[Saved entries]
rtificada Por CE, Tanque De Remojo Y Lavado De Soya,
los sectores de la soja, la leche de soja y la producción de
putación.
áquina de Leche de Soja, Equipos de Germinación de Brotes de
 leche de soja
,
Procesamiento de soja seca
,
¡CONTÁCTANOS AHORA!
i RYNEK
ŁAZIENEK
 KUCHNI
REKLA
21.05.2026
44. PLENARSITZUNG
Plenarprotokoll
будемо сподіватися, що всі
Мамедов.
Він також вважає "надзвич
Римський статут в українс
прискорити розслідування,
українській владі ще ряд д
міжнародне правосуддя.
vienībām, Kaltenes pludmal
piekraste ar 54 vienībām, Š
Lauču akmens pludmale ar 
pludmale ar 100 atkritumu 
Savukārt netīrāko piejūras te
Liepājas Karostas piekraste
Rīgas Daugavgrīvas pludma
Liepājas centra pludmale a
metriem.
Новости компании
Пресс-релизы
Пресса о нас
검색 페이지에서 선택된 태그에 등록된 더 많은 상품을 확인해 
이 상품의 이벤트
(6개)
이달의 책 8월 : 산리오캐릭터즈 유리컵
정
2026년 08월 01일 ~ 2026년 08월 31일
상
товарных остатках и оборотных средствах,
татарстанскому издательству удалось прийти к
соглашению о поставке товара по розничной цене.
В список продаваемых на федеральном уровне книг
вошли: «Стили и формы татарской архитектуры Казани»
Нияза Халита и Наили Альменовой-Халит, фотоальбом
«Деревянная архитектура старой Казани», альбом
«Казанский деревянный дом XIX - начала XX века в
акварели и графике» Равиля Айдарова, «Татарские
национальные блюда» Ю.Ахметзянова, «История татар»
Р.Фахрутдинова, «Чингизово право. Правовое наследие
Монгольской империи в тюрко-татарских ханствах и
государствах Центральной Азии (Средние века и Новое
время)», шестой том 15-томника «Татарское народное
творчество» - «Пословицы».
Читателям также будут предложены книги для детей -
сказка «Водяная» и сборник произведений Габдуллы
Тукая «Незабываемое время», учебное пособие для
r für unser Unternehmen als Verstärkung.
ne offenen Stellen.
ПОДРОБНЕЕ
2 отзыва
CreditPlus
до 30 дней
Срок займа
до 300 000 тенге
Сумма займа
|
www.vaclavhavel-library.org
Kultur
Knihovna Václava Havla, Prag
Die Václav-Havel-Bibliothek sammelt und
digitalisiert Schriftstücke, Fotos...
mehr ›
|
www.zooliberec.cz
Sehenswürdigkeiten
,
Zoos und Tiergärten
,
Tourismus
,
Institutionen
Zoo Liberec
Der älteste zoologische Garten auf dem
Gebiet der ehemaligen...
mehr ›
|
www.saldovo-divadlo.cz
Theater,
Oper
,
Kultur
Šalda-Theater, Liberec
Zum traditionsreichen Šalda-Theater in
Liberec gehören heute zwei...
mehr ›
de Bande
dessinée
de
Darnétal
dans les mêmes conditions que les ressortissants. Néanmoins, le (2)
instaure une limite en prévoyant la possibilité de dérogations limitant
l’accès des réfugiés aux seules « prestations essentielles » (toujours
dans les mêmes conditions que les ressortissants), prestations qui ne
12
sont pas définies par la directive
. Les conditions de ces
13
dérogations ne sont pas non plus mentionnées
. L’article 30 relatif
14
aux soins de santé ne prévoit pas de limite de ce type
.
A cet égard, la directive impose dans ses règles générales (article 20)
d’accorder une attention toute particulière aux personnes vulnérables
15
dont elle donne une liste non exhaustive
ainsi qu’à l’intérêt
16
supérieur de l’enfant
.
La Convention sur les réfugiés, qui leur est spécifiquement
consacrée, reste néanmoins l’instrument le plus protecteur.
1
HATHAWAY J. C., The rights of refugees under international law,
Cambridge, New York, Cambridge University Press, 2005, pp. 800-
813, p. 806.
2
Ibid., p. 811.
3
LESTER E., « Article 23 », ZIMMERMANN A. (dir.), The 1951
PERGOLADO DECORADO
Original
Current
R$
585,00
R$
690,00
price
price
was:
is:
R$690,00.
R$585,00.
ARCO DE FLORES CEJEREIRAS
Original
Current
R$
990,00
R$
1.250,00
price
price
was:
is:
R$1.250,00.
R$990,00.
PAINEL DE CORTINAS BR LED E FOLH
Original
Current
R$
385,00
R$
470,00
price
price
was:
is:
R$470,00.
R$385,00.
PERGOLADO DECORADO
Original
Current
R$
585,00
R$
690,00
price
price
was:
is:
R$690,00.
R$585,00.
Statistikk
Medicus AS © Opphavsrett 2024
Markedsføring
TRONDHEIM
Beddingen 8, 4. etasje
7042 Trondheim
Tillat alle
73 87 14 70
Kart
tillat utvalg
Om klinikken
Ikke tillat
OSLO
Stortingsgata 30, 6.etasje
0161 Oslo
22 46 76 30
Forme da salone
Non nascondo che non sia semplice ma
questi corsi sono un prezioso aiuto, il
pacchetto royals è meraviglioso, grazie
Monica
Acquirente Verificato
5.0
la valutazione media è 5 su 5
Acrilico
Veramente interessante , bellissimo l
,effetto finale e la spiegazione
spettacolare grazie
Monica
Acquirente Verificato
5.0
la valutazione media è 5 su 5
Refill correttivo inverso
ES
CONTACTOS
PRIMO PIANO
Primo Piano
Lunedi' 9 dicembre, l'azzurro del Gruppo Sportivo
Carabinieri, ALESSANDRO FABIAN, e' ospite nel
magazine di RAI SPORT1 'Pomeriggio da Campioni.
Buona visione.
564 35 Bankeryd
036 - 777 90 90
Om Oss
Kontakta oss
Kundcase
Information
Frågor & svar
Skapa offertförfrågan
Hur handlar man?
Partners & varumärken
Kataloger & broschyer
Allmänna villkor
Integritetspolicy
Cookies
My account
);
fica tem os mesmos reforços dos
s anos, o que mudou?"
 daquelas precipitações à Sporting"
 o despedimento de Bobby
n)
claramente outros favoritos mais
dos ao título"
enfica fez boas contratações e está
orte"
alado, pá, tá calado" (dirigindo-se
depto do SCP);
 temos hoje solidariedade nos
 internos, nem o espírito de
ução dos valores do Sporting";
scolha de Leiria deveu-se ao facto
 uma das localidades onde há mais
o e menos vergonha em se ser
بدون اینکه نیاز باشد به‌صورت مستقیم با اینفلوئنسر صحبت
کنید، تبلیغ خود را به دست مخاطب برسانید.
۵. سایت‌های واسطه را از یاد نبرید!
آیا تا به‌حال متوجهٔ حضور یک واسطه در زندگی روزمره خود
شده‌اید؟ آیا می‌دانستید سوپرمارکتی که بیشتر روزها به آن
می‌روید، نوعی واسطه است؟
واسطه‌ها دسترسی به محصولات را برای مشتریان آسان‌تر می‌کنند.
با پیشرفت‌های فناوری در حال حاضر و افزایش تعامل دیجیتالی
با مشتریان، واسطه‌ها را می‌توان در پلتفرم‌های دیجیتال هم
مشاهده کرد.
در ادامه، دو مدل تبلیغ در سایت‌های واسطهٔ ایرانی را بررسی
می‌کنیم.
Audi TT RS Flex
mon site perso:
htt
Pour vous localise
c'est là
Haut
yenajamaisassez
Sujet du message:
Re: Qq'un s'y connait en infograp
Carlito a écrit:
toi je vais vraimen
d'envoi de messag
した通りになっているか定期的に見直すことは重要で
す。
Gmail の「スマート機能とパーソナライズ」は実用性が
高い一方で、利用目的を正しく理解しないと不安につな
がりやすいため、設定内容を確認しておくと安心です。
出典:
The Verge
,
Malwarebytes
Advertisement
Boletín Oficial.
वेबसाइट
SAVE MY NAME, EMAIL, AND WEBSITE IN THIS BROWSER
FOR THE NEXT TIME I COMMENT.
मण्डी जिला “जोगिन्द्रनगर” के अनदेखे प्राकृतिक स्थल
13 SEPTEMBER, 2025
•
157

■ Work instruction: Repeat the entries verbatim through the line with "татарстанскому издательству удалось прийти к".

■ Expected output:
rtificada Por CE, Tanque De Remojo Y Lavado De Soya,
los sectores de la soja, la leche de soja y la producción de
putación.
áquina de Leche de Soja, Equipos de Germinación de Brotes de
 leche de soja
,
Procesamiento de soja seca
,
¡CONTÁCTANOS AHORA!
i RYNEK
ŁAZIENEK
 KUCHNI
REKLA
21.05.2026
44. PLENARSITZUNG
Plenarprotokoll
будемо сподіватися, що всі
Мамедов.
Він також вважає "надзвич
Римський статут в українс
прискорити розслідування,
українській владі ще ряд д
міжнародне правосуддя.
vienībām, Kaltenes pludmal
piekraste ar 54 vienībām, Š
Lauču akmens pludmale ar 
pludmale ar 100 atkritumu 
Savukārt netīrāko piejūras te
Liepājas Karostas piekraste
Rīgas Daugavgrīvas pludma
Liepājas centra pludmale a
metriem.
Новости компании
Пресс-релизы
Пресса о нас
검색 페이지에서 선택된 태그에 등록된 더 많은 상품을 확인해 
이 상품의 이벤트
(6개)
이달의 책 8월 : 산리오캐릭터즈 유리컵
정
2026년 08월 01일 ~ 2026년 08월 31일
상
товарных остатках и оборотных средствах,
татарстанскому издательству удалось прийти к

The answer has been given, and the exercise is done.